— Нет, я б тебя прямо убила. Поедем, когда хочешь, если на работе отпросишься. Расходы — забота моя. Вот будет еще жарче, и поедем, ладно? Сказано тебе, он старенький, меня очень уважает… Не могу, задохнусь.
Она ушла в ванную, и я почти сразу услышал шум душа и подумал о каком-то неведомом летнем дожде, в детстве, или когда я рядом с Гертрудой. Я подумал о Гертруде, которая уехала в Темперлей, и отступил в прошлое, к дням, когда мы были верны и доверяли друг другу, к дням, когда мы друг друга выбрали. Теперь ты опять одна, отдельно. Ты решила забыть, что одиночество нам помогает только тогда, когда мы его не выносим, и боремся, и молимся, чтобы с ним покончить. А я — вот тут, в этой постели; я могу обрести в ней странные, противоречивые тени былого, слушая шум воды, падающей на тело моей презренной любовницы, которая как-нибудь повезет меня в Монтевидео, чтобы на деньги почтительного старика вернуть мне годы юности и друзей, и углы улиц, где мы бывали с тобой, а может — и Ракель. Наверное, сейчас ты совершаешь жалкий любовный обряд субботних вечеров и ночей или видишь на лице твоей матери то, что сулит тебе грядущая старость. Ты видишь себя в жадных ноздрях, в опущенных, полуоткрытых губах, в низких, циничных, безразличных фразах, ты узнаешь, что тебе придется жить для отжившего тела и пустых, беспричинных слез. Вот как мы оба живем. Жизнь еще тянется, мы еще можем забыть и ощутить запах завтрашнего дня, оглядеть день прошедший и заснуть, не зная, откуда приходит воспоминание, и улыбнуться, просыпаясь, только что отделенные от радости абсурда.
XXI
Неверный счет
Диас Грей провел ночь в кресле, перед узким окном гостиницы, в которое лилось сероватое, холодное сияние. Часами глядел он на простую тяжелую кровать, пытаясь представить себе, что выражает голова спящей или не спящей женщины, покоящаяся на подушке и на густых волосах. Уже светало, когда он тихо и молча стал рыскать по едва освещенному дому, надеясь, что кто-то даст ему выпить, и стараясь укрыться от сторожа, курившего на веранде, лицом к темной реке. Потом он кинулся в ивовое кресло, стоявшее у входа в столовую, и ощутил так точно, словно потрогал, что прохладный ветерок снова и снова примеряется к его горящим, усталым векам и одеревеневшим щекам.
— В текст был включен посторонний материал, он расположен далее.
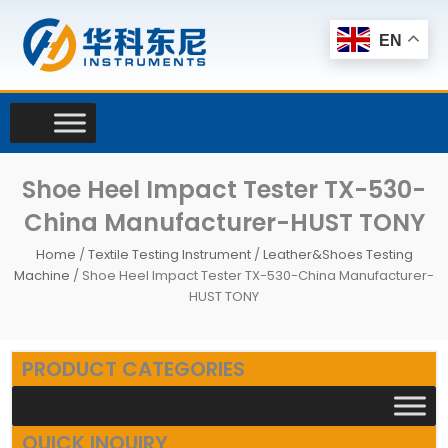
Skip
to
EN
content
Shoe Heel Impact Tester TX-530-
China Manufacturer-HUST TONY
Home
/
Textile Testing Instrument
/
Leather&Shoes Testing
Machine
/ Shoe Heel Impact Tester TX-530-China Manufacturer-
HUST TONY
PRODUCT CATEGORIES
QUICK INQUIRY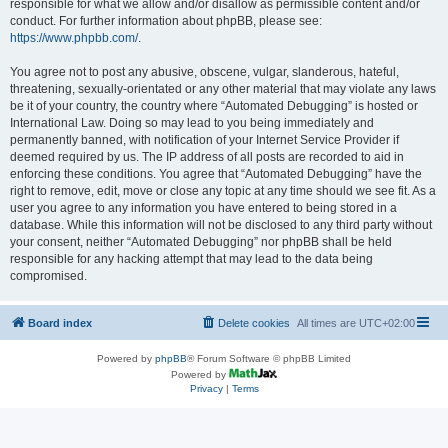
responsible for what we allow and/or disallow as permissible content and/or
conduct. For further information about phpBB, please see:
https://www.phpbb.com/
.
You agree not to post any abusive, obscene, vulgar, slanderous, hateful,
threatening, sexually-orientated or any other material that may violate any laws
be it of your country, the country where “Automated Debugging” is hosted or
International Law. Doing so may lead to you being immediately and
permanently banned, with notification of your Internet Service Provider if
deemed required by us. The IP address of all posts are recorded to aid in
enforcing these conditions. You agree that “Automated Debugging” have the
right to remove, edit, move or close any topic at any time should we see fit. As a
user you agree to any information you have entered to being stored in a
database. While this information will not be disclosed to any third party without
your consent, neither “Automated Debugging” nor phpBB shall be held
responsible for any hacking attempt that may lead to the data being
compromised.
Board index
Delete cookies
All times are
UTC+02:00
Powered by
phpBB
® Forum Software © phpBB Limited
Powered by
Privacy
|
Terms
Вечером, когда он мылся в ванне, он пыхтел, играл, как ребенок, облеплял тело пеной на все лады, хотел отвлечься, запрещая себе представить слова и жесты, ожидающие его в спальне, а когда вымылся и вошел в номер, вытирая голову мокрым полотенцем, увидел в полумраке, что Элена улыбается той самой улыбкой, какой улыбалась там, в кресле, в кабинете, где стена наполовину скрыта ширмой. Она не смотрела на него; быть может, она едва различала мужчину без пиджака, вытирающего голову у самой двери ванной, под перестук капель, падавших из незакрученного крана. И, улыбаясь неподвижной, отрешенной улыбкой, давала понять, что случиться может все, и что ей это неважно, и что равнодушие это (она не презирала его, даже не замечала) останется в глубинах ее души, в ее снисхождении, в ее ответах, если он решится обнять ее или лечь в постель. Она молчала. Через полчаса она погасила ночник. А он, в ногах ее кровати, в кресле, думал о том, что невозможно проникнуть сознательно, по своей воле, в мир женщины не только потому, что ты не отыщешь внутри никакого смысла (лоно ее сулило все то же), но и потому, что присутствие твое неизбежно станет оскорбительным и мимолетным.